The event ID is recipe_apply_requested, and its fully qualified class is Siren\Recipes\Core\Events\RecipeApplyRequested.
What does this event carry?
The event carries a RecipePayload model, which contains the deserialized recipe data describing the programs, program groups, and distributors that should be created.
use Siren\Recipes\Core\Events\RecipeApplyRequested;
public function handle(Event $event): void
{
$payload = $event->getRecipePayload();
// The payload contains the full recipe configuration:
// programs, program groups, and distributors to create
}
Why is this event mutable?
Unlike most events in Siren, RecipeApplyRequested is designed for handlers to write back to it. As each handler processes its portion of the recipe, it records what it created using the event’s mutation methods: addCreatedProgram, addCreatedProgramGroup, and addCreatedDistributor. After all handlers have run, the caller can inspect the event to see exactly what was created, enabling confirmation messages and error reporting.

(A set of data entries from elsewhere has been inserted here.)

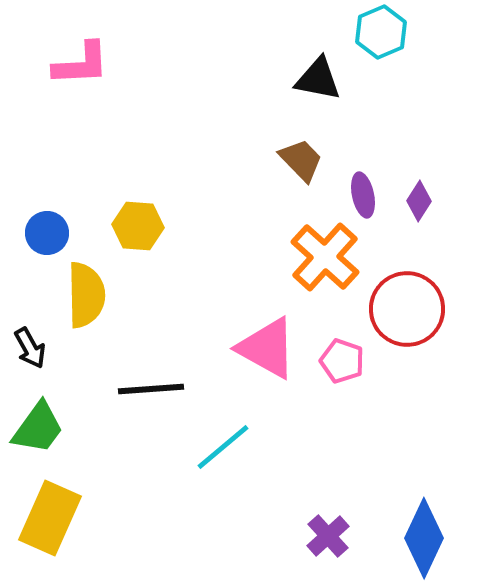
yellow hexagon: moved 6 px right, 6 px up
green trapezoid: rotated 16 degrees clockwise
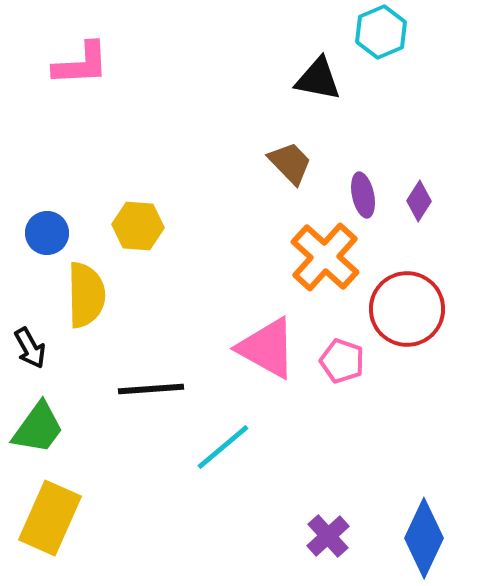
brown trapezoid: moved 11 px left, 3 px down
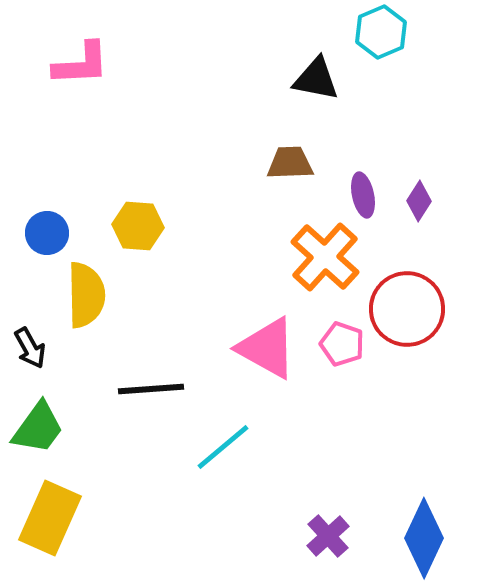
black triangle: moved 2 px left
brown trapezoid: rotated 48 degrees counterclockwise
pink pentagon: moved 17 px up
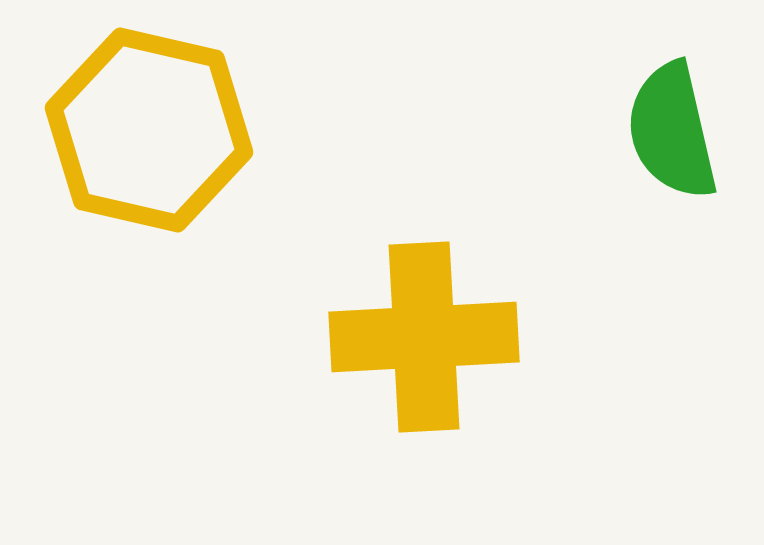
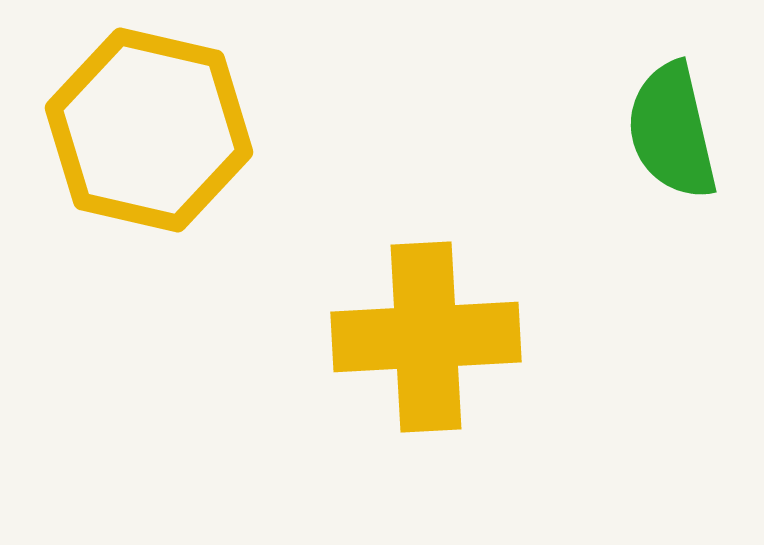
yellow cross: moved 2 px right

public function handle(Event $event): void
{
// After creating a program from the recipe payload...
$event->addCreatedProgram($program);
// After creating a program group...
$event->addCreatedProgramGroup($programGroup);
// After creating a distributor...
$event->addCreatedDistributor($distributor);
}
This pattern keeps recipe application decoupled. Each domain handles its own portion of the recipe independently, and the event itself serves as the coordination point that tracks the aggregate result.
For the full lifecycle of system events and how they connect to the rest of Siren’s architecture, see the System Events overview.